Hate Mail

Drama is conflict, and the Black Box Theatre's current production, titled Hate Mail, reveals its conflict within the first two minutes. As the battle slowly escalated, I wondered how playwrights Bill Corbett and Kira Obolensky could sustain the animosity and keep it building for an entire play. How dark could it get and still be a comedy? How could it possibly end? Murder? Nuclear war?

Silly me. I momentarily forgot that people are capricious and their reactions can be counterintuitive, surprising, even perverse. Fortunes can rise, fall, and rise. The choices and changes in our lives can give us perspective on the past. If we were given a chance to script our own lives, I suspect many of us would make ourselves the hero of the plot, steadily triumphing in success after success (whatever success means to each of us). Oh, sure, there would be obstacles and villains to overcome, but we would conquer them bravely with nothing more than willpower and a smile. Well, maybe we'd write in some wealth, too. Fame. A driver. A maid. Perhaps an entourage.

Anyway, we live in a world in which unexpected events and chance meetings shape our lives, often against our will. This is how Corbett and Obolensky triumph in their script – by mirroring the uneven paths of real life. It's more than just a comedy, but it's not deep enough to keep you ruminating into the night. And at this particular point in my life, I don't need art to disturb me: I want to be entertained. Luckily for me, I was, at Sunday's performance of Hate Mail.

Black Box co-founder Lora Adams directed this readers'-theatre-style show, first performed in 1996. It's a counterpart to the ubiquitous Love Letters, also a two-person epistolary play. Matthew Walsh plays Preston, a Midwestern customer at a Times Square souvenir shop. Wendy Czekalski portrays Dahlia, the shop's assistant manager who receives Preston's complaint about one of their shoddy products. He wants a refund. She says “No refunds.” And so it begins.

Wendy Czekalski

I was pleased to see Walsh again after enjoying his multi-character performance in the Black Box's The Turn of the Screw in July. In this role, he gets to stick with portraying one person – albeit one with many moods and a wacky variety of interests. His acting is admirably physical even while seated, and as expressive as his face and voice. His line interpretations are refreshing in their unpredictability. I mean, sure, he yells, but how loudly can one yell? The tension has to increase with something more than volume, and it does. At times, he also shows his feelings with subtlety – and, yes, sometimes by shouting profanities. (This show is for adults.)

Czekalski, as the recipient of the letter that begins the clash, is a master of the slow burn. Dahlia's cool, snarky retorts to Preston's increasingly aggressive communiques are as hilarious as his histrionics. She eventually loses control as he does, fighting his personal insults with a powerful and sarcastic flamethrower of her own. Then she appeals to his sympathy. She's not just a store employee, but also a creator. She first uses this fact to hurt Preston, telling him she is laughing at his letters with her artistic snob friends. Then she reveals her destitute state (with which most artists are familiar), and that her luck is turning increasingly disastrous.
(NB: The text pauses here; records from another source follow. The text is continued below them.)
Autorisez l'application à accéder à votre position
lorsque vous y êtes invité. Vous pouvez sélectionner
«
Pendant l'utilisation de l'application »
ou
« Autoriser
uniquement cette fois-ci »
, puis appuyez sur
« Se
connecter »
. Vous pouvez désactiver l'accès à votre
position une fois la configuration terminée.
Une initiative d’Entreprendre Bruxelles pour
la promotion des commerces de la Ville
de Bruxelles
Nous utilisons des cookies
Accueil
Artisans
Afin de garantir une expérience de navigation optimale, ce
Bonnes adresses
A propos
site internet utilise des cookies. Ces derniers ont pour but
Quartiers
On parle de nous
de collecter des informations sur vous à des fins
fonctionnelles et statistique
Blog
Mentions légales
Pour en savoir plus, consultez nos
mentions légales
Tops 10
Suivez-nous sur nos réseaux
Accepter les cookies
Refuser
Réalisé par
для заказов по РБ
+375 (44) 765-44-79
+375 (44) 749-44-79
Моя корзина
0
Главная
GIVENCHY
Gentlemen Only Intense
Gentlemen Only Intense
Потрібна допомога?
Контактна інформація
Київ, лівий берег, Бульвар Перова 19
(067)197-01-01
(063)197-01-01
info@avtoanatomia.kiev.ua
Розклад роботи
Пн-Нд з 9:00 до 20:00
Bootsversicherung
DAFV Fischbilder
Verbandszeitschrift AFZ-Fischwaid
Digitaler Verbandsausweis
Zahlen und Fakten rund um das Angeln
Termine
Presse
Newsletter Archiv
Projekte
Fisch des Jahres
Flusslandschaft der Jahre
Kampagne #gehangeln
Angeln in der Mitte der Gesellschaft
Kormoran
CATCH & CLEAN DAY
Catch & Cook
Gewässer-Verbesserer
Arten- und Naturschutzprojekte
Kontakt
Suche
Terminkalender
There's so much going on behind Czekalski's eyes and we can hear it in her voice, as well as see it in her posture, gestures, and understated expressions.

The set is composed of two desks with chevrons on their fronts, each pointing to the other character at whom their missives are directed. I was gratified that the readers'-theatre element was barely noticeable, as the laptops on the desks hid their binders. I must also praise the actors' diction. Even in an intimate venue with vocal projection not an issue, crisp pronunciation is a must.

Matt Walsh

A few simple bell sounds are employed at various points during the show, but I wasn't sure whether they represented the passage of time, e-mail notifications (as their communications do so evolve from handwritten letters), or something else. I also didn't understand the significance of the changes in lighting. Usually, a spotlight is on one or the other as they speak and write each letter, although we are able to see the recipient reacting simultaneously. At times the lights are up on both when there doesn't seem to be a reason. Possibly the reason flew right over my head.

This was the first time in more than a year in which I saw a completely mask-less, shield-less performance, and a likewise bare-faced audience. The theatre's capacity has also been increased from 50 to 60 percent. You should take advantage of those newly available seats and see Hate Mail, which reminds us in a clever, engaging way that failure can alternate with success, and that lives and situations aren't all good or bad. There is a dramatic conclusion, but it's not annihilation or homicide. I think you'll be as pleased with it as I was.